A economia da zona do euro deve ter continuado em crescimento no trimestre final do ano, mas a recuperação em 2009 foi sustentada por fatores temporários, segundo ressalvou. Em outras palavras: é cedo para desmontar o esquema anticrise. Poderia ter ilustrado seu comentário com os novos dados da economia alemã, a maior da Europa: contração de 5% em 2009, com exportações 14,7% menores que as do ano anterior. A melhor notícia foi a manutenção do nível de emprego, com fechamento de apenas 37 mil postos durante o ano.

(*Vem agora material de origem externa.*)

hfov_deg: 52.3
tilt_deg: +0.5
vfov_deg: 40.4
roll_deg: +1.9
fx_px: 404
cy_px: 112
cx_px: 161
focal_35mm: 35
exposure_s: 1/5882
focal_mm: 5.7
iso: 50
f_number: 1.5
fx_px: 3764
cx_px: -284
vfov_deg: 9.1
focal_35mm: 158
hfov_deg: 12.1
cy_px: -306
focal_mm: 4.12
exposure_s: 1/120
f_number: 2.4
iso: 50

Mas o déficit público nominal chegou a 3,2% do PIB e, quando o país estiver em melhores condições, o governo terá de iniciar um severo ajuste nas contas públicas. Isso provavelmente limitará o ritmo de crescimento por um ano ou pouco mais. Antes de qualquer mudança, no entanto, será preciso sair da recessão. A reativação observada em algumas economias europeias no terceiro trimestre parece haver perdido vigor. Muitos economistas mostram-se hoje muito menos confiantes do que há alguns meses na recuperação da atividade em 2010.

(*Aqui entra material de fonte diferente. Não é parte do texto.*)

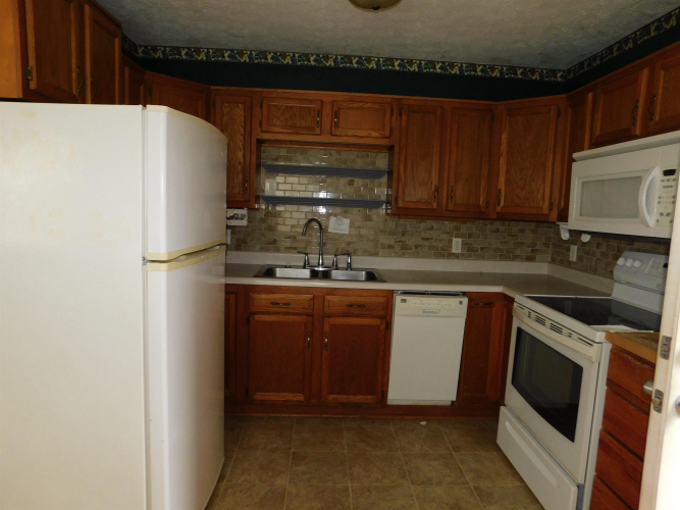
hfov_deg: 73.9
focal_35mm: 23
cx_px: 340
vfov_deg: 58.9
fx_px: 452
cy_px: 255
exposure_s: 1/30
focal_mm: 4
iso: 200
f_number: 3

Também nos EUA ainda não há perspectiva de elevação dos juros básicos. O Federal Reserve divulgou na quarta-feira seu Livro Bege, um panorama da economia publicado oito vezes por ano. Segundo o relatório, a reativação continuou a espalhar-se pelo país, no fim do ano, mas os negócios permaneceram em nível modesto. As vendas de Natal foram maiores que as de 2008, mas muito inferiores às de 2007. Além disso, a procura de empréstimos continuou baixa. Segundo informe divulgado ontem pelo Departamento de Comércio, as vendas do varejo em dezembro caíram 0,3%. As previsões do mercado eram de aumento de 0,5%. De acordo com o Departamento do Trabalho, os pedidos de auxílio-desemprego na semana passada aumentaram de 11 mil. A expectativa era de redução de 4 mil.
Neste cenário, não há como prever para os próximos meses um aumento dos juros básicos nos Estados Unidos. Também a política fiscal deverá continuar expansionista, porque o governo terá de manter os estímulos à reativação dos negócios. Enquanto isso, as contas do governo continuarão acumulando grandes déficits e isso tornará o ajuste mais difícil e prolongado.
Na China, o banco central anunciou desde a semana passada três medidas para limitar o crédito. Elevou os juros de seus títulos de três meses, depois aumentou o rendimento dos papéis de um ano e informou a intenção de ampliar a partir de segunda-feira o depósito compulsório dos bancos. Em dezembro, os preços de imóveis urbanos subiram em ritmo equivalente a 7,8% ao ano em 70 cidades grandes e médias. Foi mais uma confirmação do superaquecimento do mercado imobiliário. As autoridades parecem mostrar um propósito sério de corrigir os efeitos da política expansionista adotada no início da crise. Se agirem com firmeza e na hora certa, eliminarão os excessos e a economia poderá crescer com vigor nos próximos anos, consolidando-se como locomotiva global.